- [YOUR OBJECTIVE] Make an exact copy of the lines from the one holding "Sections in order, three" through the end of the entries below, both ends kept, and of nothing else. Exclude pictures.

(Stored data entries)

+-------+

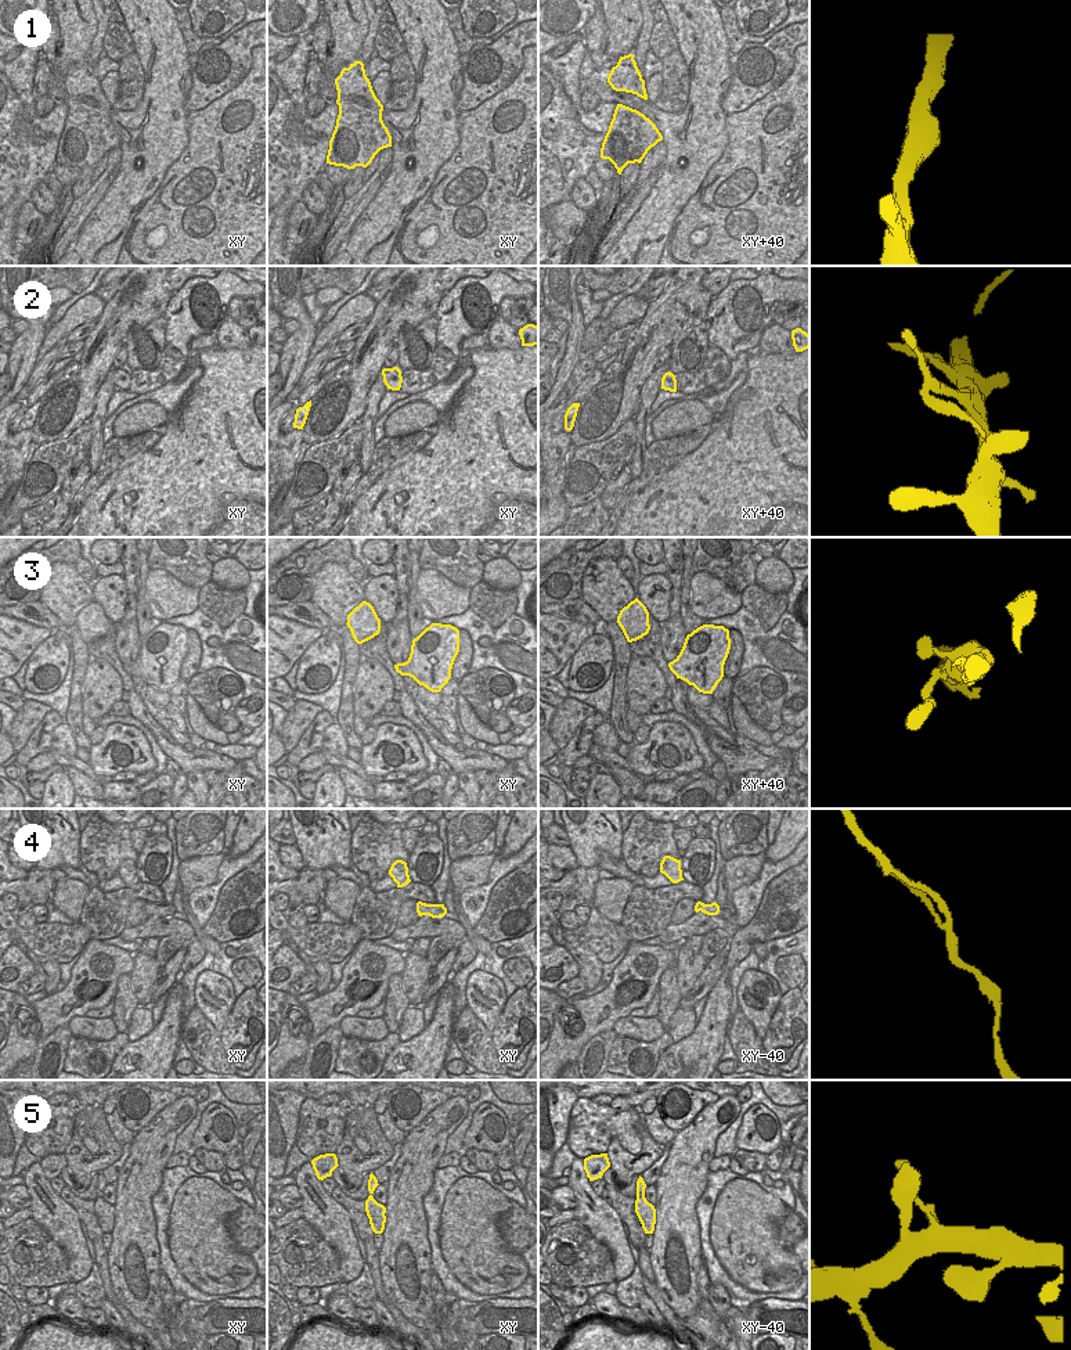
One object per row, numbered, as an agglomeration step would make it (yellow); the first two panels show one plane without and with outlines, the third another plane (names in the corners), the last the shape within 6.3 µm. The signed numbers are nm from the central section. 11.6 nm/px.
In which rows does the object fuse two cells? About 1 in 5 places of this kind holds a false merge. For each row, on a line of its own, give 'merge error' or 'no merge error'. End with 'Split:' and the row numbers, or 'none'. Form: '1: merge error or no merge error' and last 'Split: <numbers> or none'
1: no merge error
2: merge error
3: no merge error
4: no merge error
5: no merge error
Split: 2

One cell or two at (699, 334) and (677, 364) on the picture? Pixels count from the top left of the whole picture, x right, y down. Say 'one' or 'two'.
one

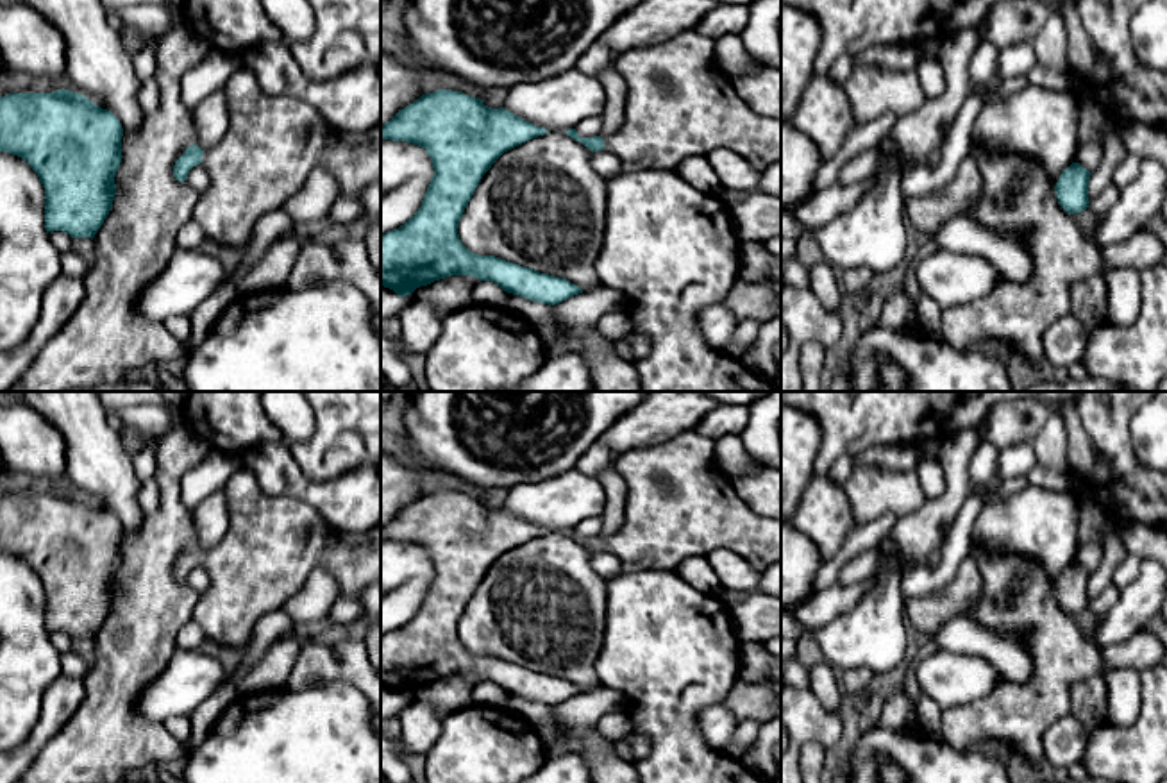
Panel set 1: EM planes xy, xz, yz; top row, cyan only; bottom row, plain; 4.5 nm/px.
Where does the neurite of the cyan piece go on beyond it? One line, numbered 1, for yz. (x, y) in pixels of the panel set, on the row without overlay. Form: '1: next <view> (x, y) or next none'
1: next none

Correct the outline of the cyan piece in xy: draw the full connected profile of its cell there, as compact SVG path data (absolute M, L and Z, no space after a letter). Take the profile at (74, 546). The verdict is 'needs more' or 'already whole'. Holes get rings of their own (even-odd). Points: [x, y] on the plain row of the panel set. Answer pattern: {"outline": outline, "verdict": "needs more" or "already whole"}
{"outline": "M80 493L0 497L0 552L21 558L45 588L45 629L95 638L116 595L120 520Z", "verdict": "already whole"}

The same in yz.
{"outline": "M1072 563L1067 570L1062 572L1054 592L1058 604L1069 615L1081 613L1088 608L1088 581L1090 572L1079 563Z", "verdict": "already whole"}

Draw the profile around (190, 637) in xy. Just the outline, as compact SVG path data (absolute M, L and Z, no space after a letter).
M193 619L177 631L179 649L198 651L206 640L204 629Z

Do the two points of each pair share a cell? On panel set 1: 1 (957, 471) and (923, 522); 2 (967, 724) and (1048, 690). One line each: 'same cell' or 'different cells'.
1: same cell
2: same cell

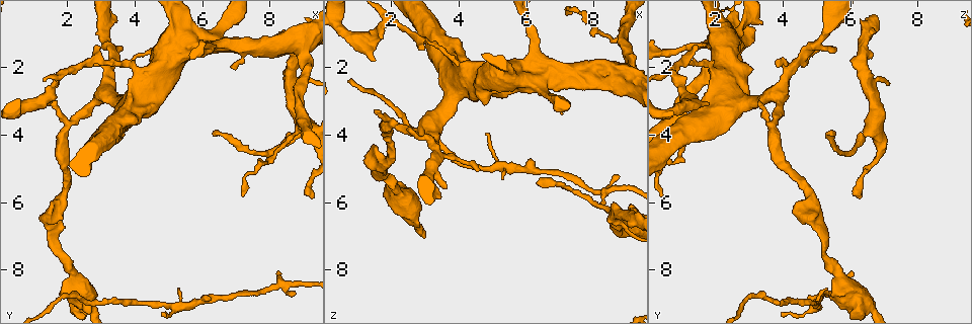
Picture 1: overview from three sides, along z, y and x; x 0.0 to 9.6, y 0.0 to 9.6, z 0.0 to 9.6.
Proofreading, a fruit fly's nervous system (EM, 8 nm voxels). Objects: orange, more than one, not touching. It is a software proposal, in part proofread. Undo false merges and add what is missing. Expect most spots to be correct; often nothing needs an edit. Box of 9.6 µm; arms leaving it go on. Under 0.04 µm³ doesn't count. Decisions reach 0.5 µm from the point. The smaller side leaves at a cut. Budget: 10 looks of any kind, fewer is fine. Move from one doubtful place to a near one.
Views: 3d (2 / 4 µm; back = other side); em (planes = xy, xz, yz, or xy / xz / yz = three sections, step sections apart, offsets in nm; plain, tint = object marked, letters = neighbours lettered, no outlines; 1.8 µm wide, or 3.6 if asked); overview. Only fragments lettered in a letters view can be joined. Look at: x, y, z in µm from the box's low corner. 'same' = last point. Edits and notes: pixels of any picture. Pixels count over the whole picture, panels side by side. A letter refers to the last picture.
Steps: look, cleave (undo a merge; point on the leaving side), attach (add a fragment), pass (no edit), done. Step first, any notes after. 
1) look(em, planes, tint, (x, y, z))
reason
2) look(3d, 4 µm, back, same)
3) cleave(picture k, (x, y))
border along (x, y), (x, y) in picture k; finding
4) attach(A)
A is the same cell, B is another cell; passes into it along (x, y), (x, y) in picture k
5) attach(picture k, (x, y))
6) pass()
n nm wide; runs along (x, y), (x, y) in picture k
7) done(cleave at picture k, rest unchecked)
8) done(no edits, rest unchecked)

look(3d, 4 µm, (5.30, 8.55, 5.35))
an open end

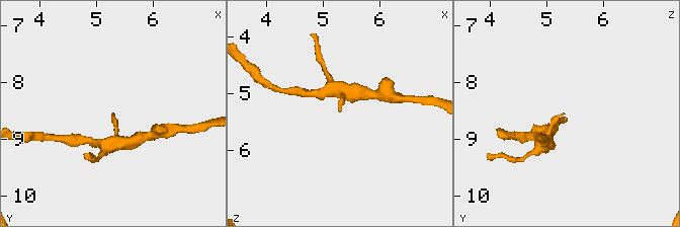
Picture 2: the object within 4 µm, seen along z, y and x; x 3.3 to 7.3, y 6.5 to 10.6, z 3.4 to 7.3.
look(em, xy, step 4, tint, (5.30, 8.60, 5.30))

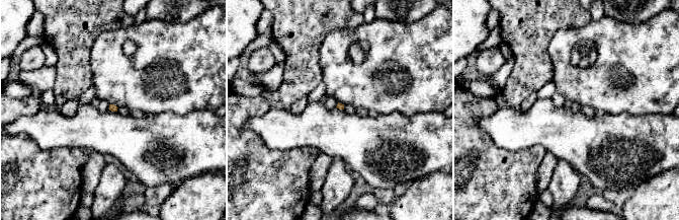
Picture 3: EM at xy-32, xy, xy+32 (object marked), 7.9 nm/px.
look(em, planes, letters, same)
cut it another way

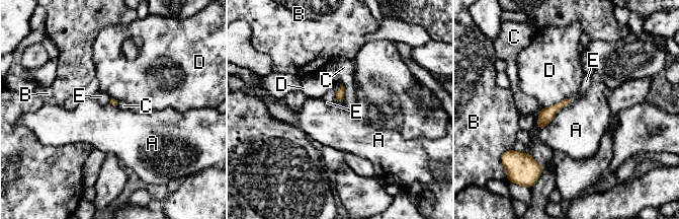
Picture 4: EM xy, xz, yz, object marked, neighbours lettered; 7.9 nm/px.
pass()
A, B, C, D and E are other cells; border along (571, 100), (540, 130) in picture 4; no lettered fragment goes on from it

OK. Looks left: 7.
look(3d, 2 µm, (6.35, 3.95, 5.50))
long arm stops here

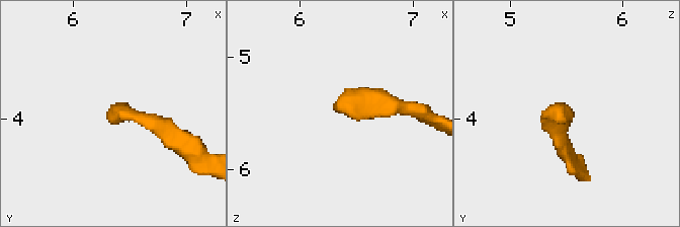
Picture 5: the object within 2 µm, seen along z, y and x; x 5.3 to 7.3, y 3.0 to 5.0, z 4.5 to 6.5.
look(em, planes, plain, (6.34, 4.02, 5.50))

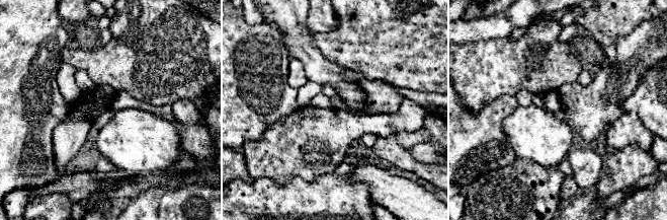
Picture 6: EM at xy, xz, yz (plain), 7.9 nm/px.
look(em, planes, letters, same)

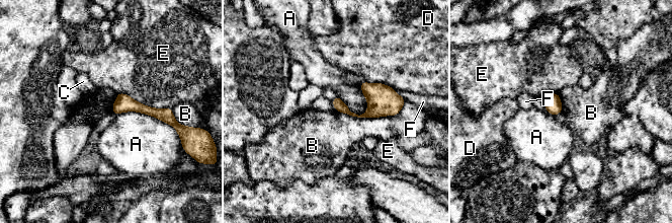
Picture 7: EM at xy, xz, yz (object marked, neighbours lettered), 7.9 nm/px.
pass()
80 nm wide; A, B, C, D, E and F are other cells; none of them fits

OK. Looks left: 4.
look(3d, 4 µm, (6.45, 1.30, 1.80))
sudden change in width

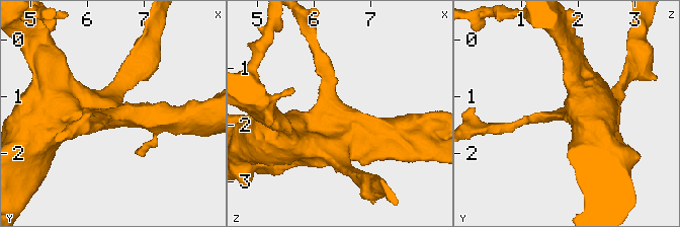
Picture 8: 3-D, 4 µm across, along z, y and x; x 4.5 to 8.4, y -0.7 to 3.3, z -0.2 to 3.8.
look(em, planes, tint, (6.40, 1.30, 1.75))
need the tissue

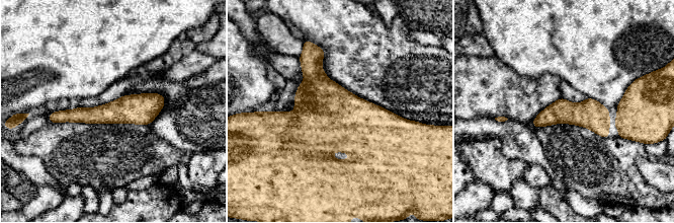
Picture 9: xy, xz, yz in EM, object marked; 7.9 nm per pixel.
look(em, planes, letters, same)
what lies round it

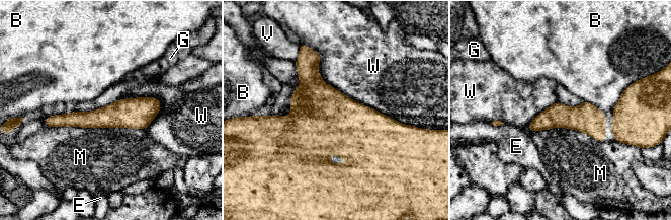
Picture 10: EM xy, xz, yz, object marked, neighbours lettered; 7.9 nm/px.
pass()
W touches over 1000 nm; B, E, G, M, V and W are other cells; border along (311, 48), (327, 84), (406, 125) in picture 10; one cell here

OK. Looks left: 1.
done(no edits, rest unchecked)

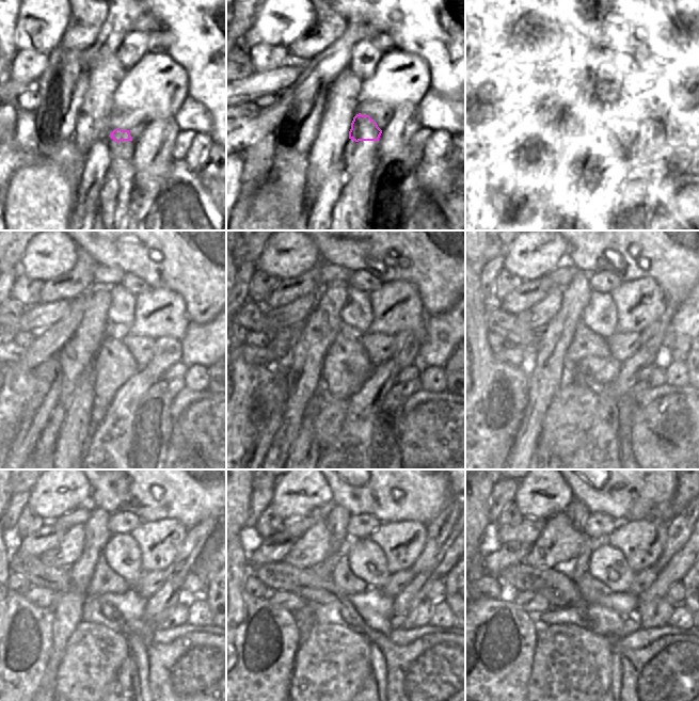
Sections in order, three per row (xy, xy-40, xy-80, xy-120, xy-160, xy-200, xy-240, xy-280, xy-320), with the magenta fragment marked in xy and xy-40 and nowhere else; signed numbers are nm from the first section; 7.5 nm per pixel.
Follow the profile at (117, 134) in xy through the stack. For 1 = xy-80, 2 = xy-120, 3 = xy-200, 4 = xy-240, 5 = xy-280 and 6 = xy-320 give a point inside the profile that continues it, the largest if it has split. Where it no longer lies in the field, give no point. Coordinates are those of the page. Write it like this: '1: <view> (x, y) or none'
1: xy-80 (598, 126)
2: xy-120 (113, 365)
3: xy-200 (585, 343)
4: xy-240 (105, 580)
5: xy-280 (343, 576)
6: xy-320 (591, 589)

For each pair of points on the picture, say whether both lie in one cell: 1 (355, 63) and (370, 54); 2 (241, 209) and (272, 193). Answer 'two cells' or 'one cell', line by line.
1: one cell
2: two cells

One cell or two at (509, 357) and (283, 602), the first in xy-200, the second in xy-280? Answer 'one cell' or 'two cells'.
one cell

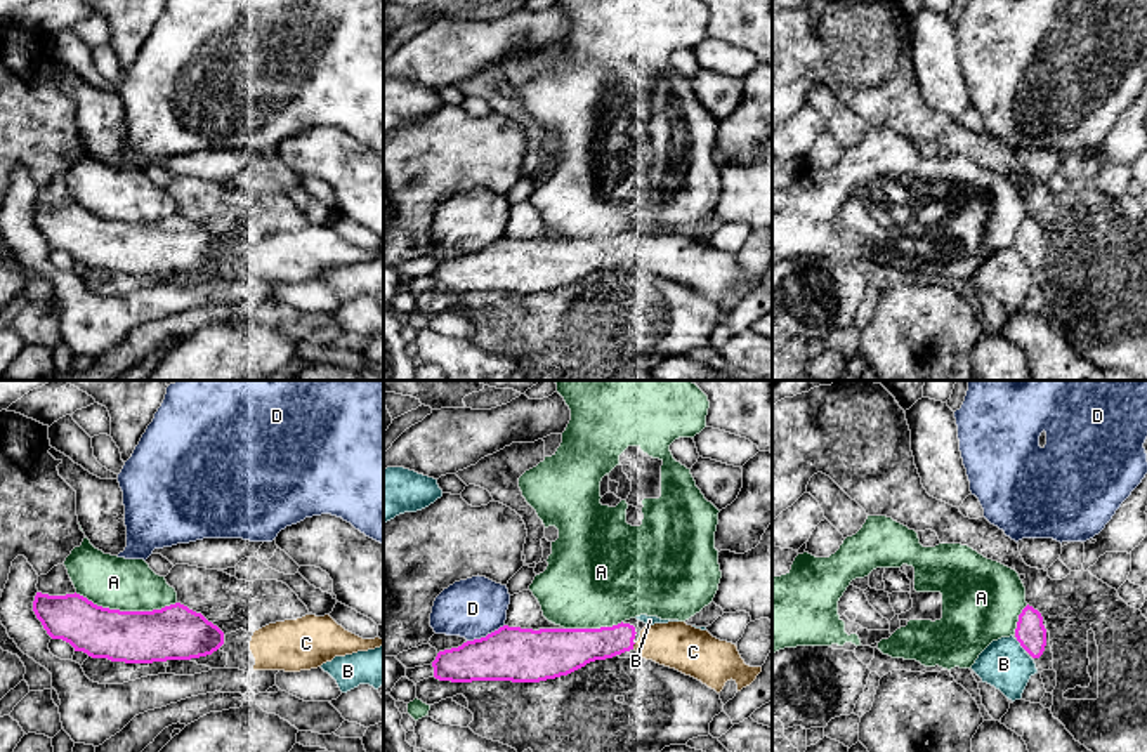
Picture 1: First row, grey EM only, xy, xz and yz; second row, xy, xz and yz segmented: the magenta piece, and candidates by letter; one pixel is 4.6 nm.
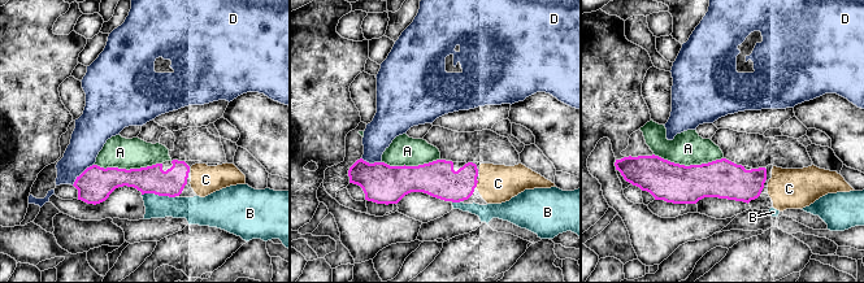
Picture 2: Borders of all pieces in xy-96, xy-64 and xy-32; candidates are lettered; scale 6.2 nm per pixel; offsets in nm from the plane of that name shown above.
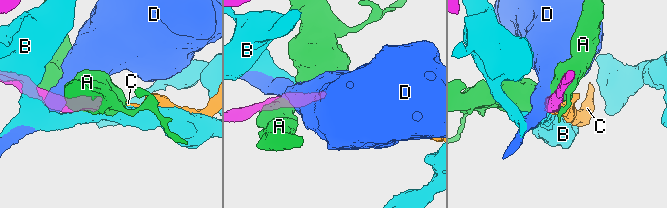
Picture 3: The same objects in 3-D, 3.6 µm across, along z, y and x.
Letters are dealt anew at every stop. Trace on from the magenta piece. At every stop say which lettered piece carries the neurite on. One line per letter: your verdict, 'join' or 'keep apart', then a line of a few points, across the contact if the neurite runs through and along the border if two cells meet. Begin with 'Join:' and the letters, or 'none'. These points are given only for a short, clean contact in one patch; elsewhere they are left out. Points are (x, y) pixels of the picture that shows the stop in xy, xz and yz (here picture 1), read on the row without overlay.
Join: C
A: keep apart
B: keep apart
C: join
D: keep apart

+-------+

- [TASK RESPONSE]
Sections in order, three per row (xy, xy-40, xy-80, xy-120, xy-160, xy-200, xy-240, xy-280, xy-320), with the magenta fragment marked in xy and xy-40 and nowhere else; signed numbers are nm from the first section; 7.5 nm per pixel.
Follow the profile at (117, 134) in xy through the stack. For 1 = xy-80, 2 = xy-120, 3 = xy-200, 4 = xy-240, 5 = xy-280 and 6 = xy-320 give a point inside the profile that continues it, the largest if it has split. Where it no longer lies in the field, give no point. Coordinates are those of the page. Write it like this: '1: <view> (x, y) or none'
1: xy-80 (598, 126)
2: xy-120 (113, 365)
3: xy-200 (585, 343)
4: xy-240 (105, 580)
5: xy-280 (343, 576)
6: xy-320 (591, 589)

For each pair of points on the picture, say whether both lie in one cell: 1 (355, 63) and (370, 54); 2 (241, 209) and (272, 193). Answer 'two cells' or 'one cell', line by line.
1: one cell
2: two cells

One cell or two at (509, 357) and (283, 602), the first in xy-200, the second in xy-280? Answer 'one cell' or 'two cells'.
one cell

Picture 1: First row, grey EM only, xy, xz and yz; second row, xy, xz and yz segmented: the magenta piece, and candidates by letter; one pixel is 4.6 nm.
Picture 2: Borders of all pieces in xy-96, xy-64 and xy-32; candidates are lettered; scale 6.2 nm per pixel; offsets in nm from the plane of that name shown above.
Picture 3: The same objects in 3-D, 3.6 µm across, along z, y and x.
Letters are dealt anew at every stop. Trace on from the magenta piece. At every stop say which lettered piece carries the neurite on. One line per letter: your verdict, 'join' or 'keep apart', then a line of a few points, across the contact if the neurite runs through and along the border if two cells meet. Begin with 'Join:' and the letters, or 'none'. These points are given only for a short, clean contact in one patch; elsewhere they are left out. Points are (x, y) pixels of the picture that shows the stop in xy, xz and yz (here picture 1), read on the row without overlay.
Join: C
A: keep apart
B: keep apart
C: join
D: keep apart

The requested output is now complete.